Going a little farther, He fell with His face to the ground and prayed, "My Father, if it is possible, may this cup be taken from me. Yet not as I will, but as You will." (Matthew 26:39)
Around 786 BC, we read of a man named Jonah who God chose to send on a mission to preach to a vast, Gentile city. In Jonah’s mind they were Pagans, not even fit to pollute the good earth by living on it. They were the “untouchables”. How could God show any interest in them?
He sets off from Joppa, once the oldest sea port in the world, but, instead of running towards his mission, he is fleeing from it. This famous account sees the reluctant prophet spending three days in the belly of a whale before he is convicted to obey God and complete his mission. That message saw that vast city repent of their sins and turn to God.
Fast forward almost 800 years and we see another reluctant servant of God in Joppa; this time it’s Peter, one of Jesus’ apostles.
Peter had been told by the resurrected Jesus to ‘go and make disciples of all nations’ but, reluctant to preach to Gentiles, Peter needed a vision from God, on a rooftop in Joppa, to send him north along the coast to Caesarea. This historic journey results in the first Gentiles receiving the gospel of Jesus Christ and being baptised in the Holy Spirit. This was the first, of what would become billions of Gentiles following Jesus Christ down through the millennia.
Sometime between AD 30 and AD 33, we see a man, late at night, praying in agony in a garden, facing a commission more momentous than that of Jonah or Peter.
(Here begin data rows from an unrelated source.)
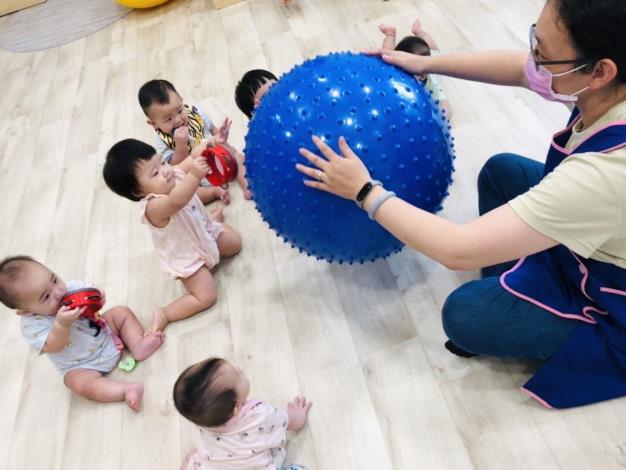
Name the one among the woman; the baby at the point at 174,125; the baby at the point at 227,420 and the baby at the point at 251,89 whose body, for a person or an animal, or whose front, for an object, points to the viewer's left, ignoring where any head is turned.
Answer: the woman

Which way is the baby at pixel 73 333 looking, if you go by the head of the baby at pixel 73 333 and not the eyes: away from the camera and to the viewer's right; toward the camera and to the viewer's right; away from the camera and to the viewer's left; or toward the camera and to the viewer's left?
toward the camera and to the viewer's right

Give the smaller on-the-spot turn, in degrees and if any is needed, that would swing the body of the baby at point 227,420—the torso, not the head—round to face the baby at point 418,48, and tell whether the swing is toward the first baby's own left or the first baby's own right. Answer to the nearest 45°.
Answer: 0° — they already face them

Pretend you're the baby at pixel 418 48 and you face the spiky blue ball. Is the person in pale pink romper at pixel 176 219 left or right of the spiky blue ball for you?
right

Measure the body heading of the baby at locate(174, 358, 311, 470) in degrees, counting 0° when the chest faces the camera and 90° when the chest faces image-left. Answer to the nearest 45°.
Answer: approximately 225°

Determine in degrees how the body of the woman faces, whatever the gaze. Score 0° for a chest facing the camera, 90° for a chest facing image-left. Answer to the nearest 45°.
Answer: approximately 90°

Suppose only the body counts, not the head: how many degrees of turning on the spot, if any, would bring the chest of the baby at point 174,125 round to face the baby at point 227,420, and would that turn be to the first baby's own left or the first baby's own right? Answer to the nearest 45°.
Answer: approximately 45° to the first baby's own right

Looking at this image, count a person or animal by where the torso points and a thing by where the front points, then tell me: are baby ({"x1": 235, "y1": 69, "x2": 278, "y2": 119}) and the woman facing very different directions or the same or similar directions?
very different directions

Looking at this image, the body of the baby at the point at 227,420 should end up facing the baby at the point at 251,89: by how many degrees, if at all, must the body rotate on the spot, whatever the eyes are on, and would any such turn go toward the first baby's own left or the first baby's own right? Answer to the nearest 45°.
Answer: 0° — they already face them

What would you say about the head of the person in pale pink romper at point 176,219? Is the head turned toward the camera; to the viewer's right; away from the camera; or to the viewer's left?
to the viewer's right

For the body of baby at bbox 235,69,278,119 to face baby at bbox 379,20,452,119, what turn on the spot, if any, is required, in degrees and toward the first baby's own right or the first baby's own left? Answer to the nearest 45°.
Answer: approximately 45° to the first baby's own left
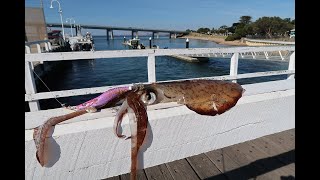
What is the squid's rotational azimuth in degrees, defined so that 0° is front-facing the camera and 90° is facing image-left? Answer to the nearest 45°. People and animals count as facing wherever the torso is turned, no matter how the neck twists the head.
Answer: approximately 90°
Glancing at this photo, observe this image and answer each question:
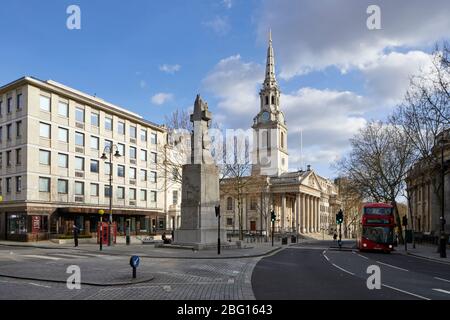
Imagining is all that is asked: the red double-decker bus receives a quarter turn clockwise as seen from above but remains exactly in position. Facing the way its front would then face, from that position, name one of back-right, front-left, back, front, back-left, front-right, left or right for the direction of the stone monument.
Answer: front-left

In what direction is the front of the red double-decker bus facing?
toward the camera
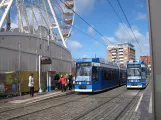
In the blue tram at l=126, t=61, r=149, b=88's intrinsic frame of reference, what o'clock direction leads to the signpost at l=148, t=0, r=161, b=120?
The signpost is roughly at 12 o'clock from the blue tram.

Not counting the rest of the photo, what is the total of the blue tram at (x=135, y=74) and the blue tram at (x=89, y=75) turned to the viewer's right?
0

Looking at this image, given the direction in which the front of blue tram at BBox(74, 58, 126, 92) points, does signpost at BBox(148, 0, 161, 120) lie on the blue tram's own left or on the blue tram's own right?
on the blue tram's own left

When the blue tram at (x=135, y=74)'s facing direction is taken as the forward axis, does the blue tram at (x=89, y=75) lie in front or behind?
in front

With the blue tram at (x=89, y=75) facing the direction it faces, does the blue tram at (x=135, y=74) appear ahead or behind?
behind

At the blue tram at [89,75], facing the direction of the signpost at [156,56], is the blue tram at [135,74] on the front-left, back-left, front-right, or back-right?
back-left
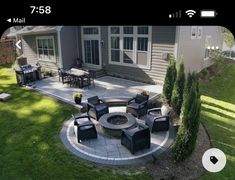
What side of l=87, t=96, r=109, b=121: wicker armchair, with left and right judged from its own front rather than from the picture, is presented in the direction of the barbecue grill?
back

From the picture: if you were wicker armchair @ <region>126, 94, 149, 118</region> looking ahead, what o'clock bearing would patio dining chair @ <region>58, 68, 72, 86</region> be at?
The patio dining chair is roughly at 3 o'clock from the wicker armchair.

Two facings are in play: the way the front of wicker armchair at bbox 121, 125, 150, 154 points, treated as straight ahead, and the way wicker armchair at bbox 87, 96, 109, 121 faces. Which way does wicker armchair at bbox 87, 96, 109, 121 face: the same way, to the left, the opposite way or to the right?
the opposite way

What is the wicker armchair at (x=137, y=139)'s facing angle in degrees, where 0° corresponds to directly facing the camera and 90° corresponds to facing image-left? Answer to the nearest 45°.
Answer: approximately 135°

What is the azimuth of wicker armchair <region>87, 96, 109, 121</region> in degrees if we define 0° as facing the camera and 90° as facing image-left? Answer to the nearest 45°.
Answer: approximately 315°

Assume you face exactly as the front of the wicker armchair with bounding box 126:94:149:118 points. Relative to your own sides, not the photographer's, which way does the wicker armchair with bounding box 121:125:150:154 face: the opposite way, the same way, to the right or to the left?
to the right

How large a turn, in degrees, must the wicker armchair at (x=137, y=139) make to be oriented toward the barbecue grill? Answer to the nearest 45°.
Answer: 0° — it already faces it

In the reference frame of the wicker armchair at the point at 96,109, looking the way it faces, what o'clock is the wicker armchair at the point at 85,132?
the wicker armchair at the point at 85,132 is roughly at 2 o'clock from the wicker armchair at the point at 96,109.

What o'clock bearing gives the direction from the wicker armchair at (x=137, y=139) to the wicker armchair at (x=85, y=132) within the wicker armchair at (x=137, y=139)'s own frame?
the wicker armchair at (x=85, y=132) is roughly at 11 o'clock from the wicker armchair at (x=137, y=139).

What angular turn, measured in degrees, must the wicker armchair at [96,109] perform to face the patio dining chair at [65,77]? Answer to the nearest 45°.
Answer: approximately 135° to its left

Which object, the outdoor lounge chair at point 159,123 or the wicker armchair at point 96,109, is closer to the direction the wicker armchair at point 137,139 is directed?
the wicker armchair

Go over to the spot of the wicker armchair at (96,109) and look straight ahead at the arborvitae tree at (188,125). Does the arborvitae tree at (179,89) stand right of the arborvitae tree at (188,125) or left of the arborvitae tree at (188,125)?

He didn’t run in the opposite direction like Jonah, or stall reluctantly like Peter; He accepted His commission, in spite of our sinfulness, and gladly went on to save humanity from its sin.
Aren’t you glad that Jesus didn’t flee in a ship like Jonah or procrastinate like Peter? Aren’t you glad beyond words that He willingly shouldered the cross for all mankind?
Like Jesus, let us not be slow to say “Yet not as I will, but as you will” when we face our Ninevehs, Caesareas and and Gethsemanes.